腕の傷が痛まないように優しく抱きしめれば、ゆっくりと震えは小さくなった。少し安心、少し罪悪感。

「にぃ、に………汚くな、ちゃ、う」

そう志衣が言うと、俺の胸を弱い力で押してきた。汚くなる?血のことか?。血なら気にしないでと言っても志衣は首を横に振りながら、俺の胸を押して離れようとする。

「ぼく、きた、ないか、ら……にぃに、汚く、したくな、い」

志衣の言葉で漸く意味が分かった。
そして、さも当たり前のように言う志衣が悲しかった。

「……志衣は汚くないよ」

初めて会った時も志衣は汚い、悪い子って言い続けてたことを思い出した。あの時も否定したが、彼の意思は変わらないらしい。それだけ、言い聞かせられてきたってこと。何度も何度も。認めるしかないくらいに何度も言われてきたこと。

「志衣、聞いて」

「……っん」

涙をぽろぽろ零す彼が汚いと誰が思うんだろう。
笑うときっともっと綺麗に決まってる。

「俺は志衣が綺麗でいい子だと思ってる」

「ちが、う」

「違わないよ。志衣は汚くも悪い子でもない。今回自分から落ちた事は悪いことだけど、本当に自分から落ちたかったの?」

志衣は目をはっと見開いた。大きな目には沢山の涙を浮かべていた。そして、小さく

「お、父さんが、やりな、さ、いって」

「そっか、父さんが…。志衣、父さんは志衣がそういうことやるのを望んでるかもしれない」

志衣は小さく息を飲んだ。俺は今冷たいことを言ってるのは分かってる。志衣が生きてた父さんに何度そういうことを強要されてたのかは知らない。でも、幻覚になってまで彼にそれを望んでいるとするなら、生前はもっと酷かったのは予想がついてる。だとしても、俺は志衣に言わなきゃならない。

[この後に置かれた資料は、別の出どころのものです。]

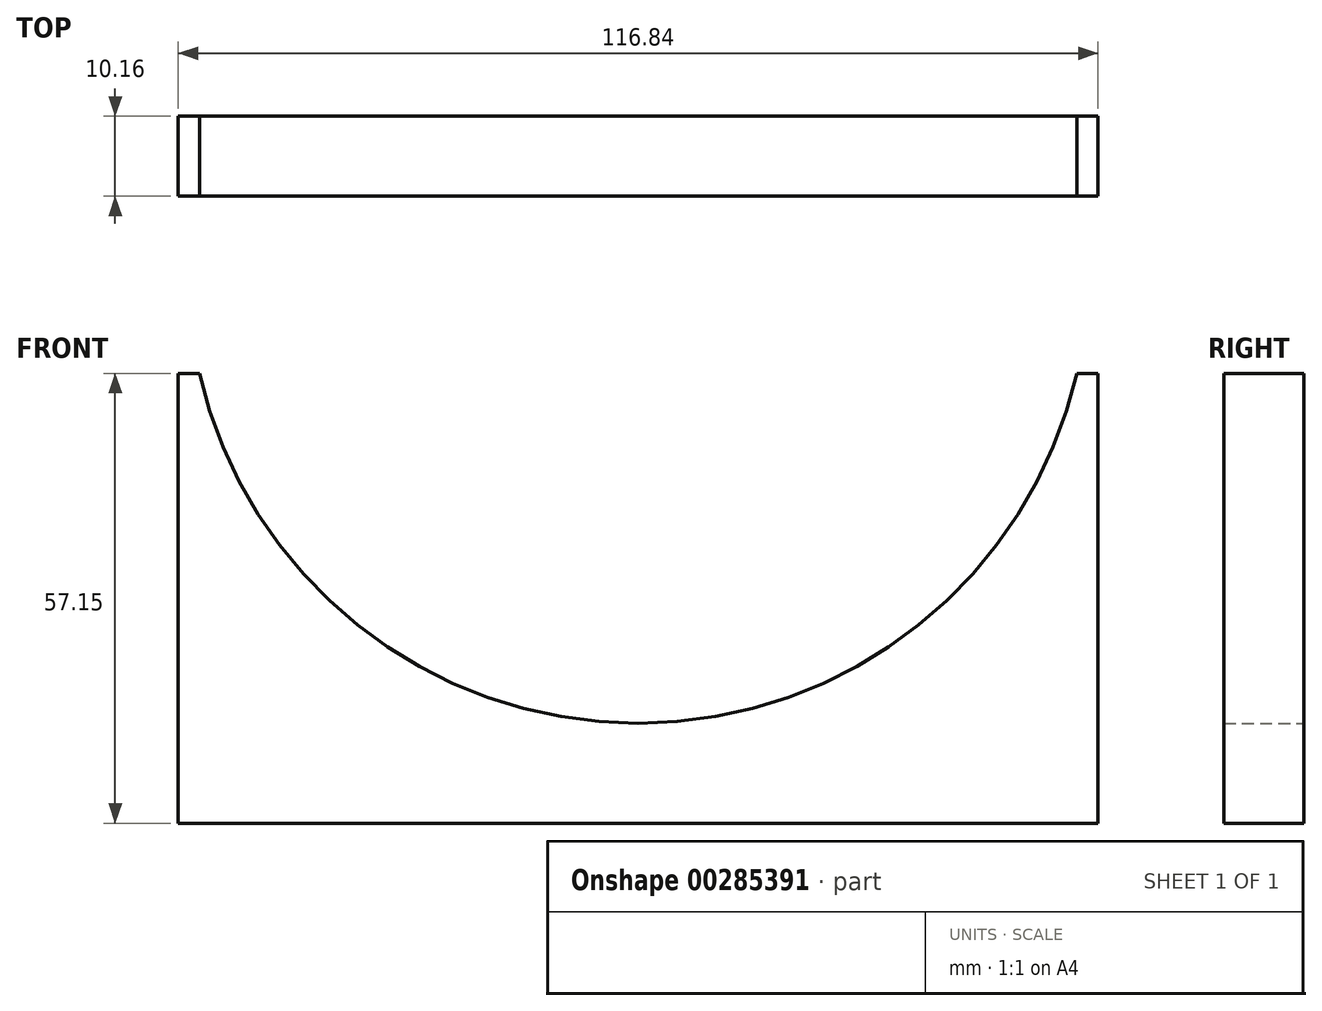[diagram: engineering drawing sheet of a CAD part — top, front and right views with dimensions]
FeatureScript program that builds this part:
annotation { "Feature Type Name" : "Feature", "Feature Type Description" : "" }
export const myFeature = defineFeature(function(context is Context, id is Id, definition is map)
    precondition{}
    {
        {
            var Q0;
            Q0=qCreatedBy(makeId("Front.planeOp"),FACE);
            var sketch = newSketch(context, id + "F0", { "sketchPlane" : qUnion([Q0])});
            skLineSegment(sketch, "E0.bottom", {"start": v(0, 0) * mm, "end": v(-116.84, 0) * mm});
            skLineSegment(sketch, "E0.top", {"start": v(0, 57.15) * mm, "end": v(-2.7, 57.15) * mm});
            skLineSegment(sketch, "E0.left", {"start": v(0, 0) * mm, "end": v(0, 57.15) * mm});
            skLineSegment(sketch, "E0.right", {"start": v(-116.84, 0) * mm, "end": v(-116.84, 57.15) * mm});
            skPoint(sketch, "E1.endSnap0", {"position": v(-58.42, 57.15) * mm});
            skPoint(sketch, "E2.endSnap0", {"position": v(-58.42, 6.35) * mm});
            skArc(sketch, "E3", {"start": v(-114.14, 57.15) * mm, "mid": v(-58.42, 12.7) * mm, "end": v(-2.7, 57.15) * mm});
            skLineSegment(sketch, "E4.trimOffspring", {"start": v(-114.14, 57.15) * mm, "end": v(-116.84, 57.15) * mm});
            skSolve(sketch);
        }
        {
            var Q0;
            Q0=makeQuery(id+"F0.imprint","IMPRINT",FACE,{"disambiguationData":[TD([[makeQuery(id+"F0.imprint","IMPRINT",EDGE,{"derivedFrom":sQuery(id+"F0.wireOp",EDGE,"E0.bottom")}),-1.0]])]});
            extrude(context, id + "F1", {"entities" : qUnion([Q0]), "depth" : 10.16 * mm});
        }
    });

「父さんは志衣のこと悪い子って言っていたかもしれない。何度も何度も言われたかもしれない。だとしてもね、志衣。俺は志衣がいい子だと思うよ。父さんみたいに何度も何度も言い続けるよ、志衣はいい子って。そしてね、俺は志衣と沢山の明日がみたい。一緒に笑って泣いて、明日も一緒に過ごそうって約束して。そんなことを俺は志衣としたい」

「………あ、した」

「そう、明日。一緒に寝て、朝を見て、ご飯を食べて、遊んで、星を見て、ご飯食べて、また寝て、そして朝を迎えたい。全部一緒に共有していきたい」

「……ぼく、そんな…け、んりな、い」

嗚咽を必死に我慢しながら喋る志衣。あるよって言ったところで志衣は否定をする。なら俺が与える。志衣が普通に過ごせる権利を。

「俺が志衣にあげる。明日をあげる。だから、俺と一緒に生きて」

抱きしめて、冷たい体温に俺の体温をあげよう。志衣が少しでも温かくなるように。

「に、ぃに」

「何、志衣」

「しな、せ、て」

泣きながら言う志衣を俺は離さない。押してた手が、いつの間にか俺の服を弱く握るこの手を俺は離さない。

「生きて、志衣」

生きようとしてるのは分かってる。地獄のような環境で必死に生きてたのを知っているから。

「ひっ、ん、あっ…」

「一緒に生きて、志衣」

もう独りで明日を迎えさせない。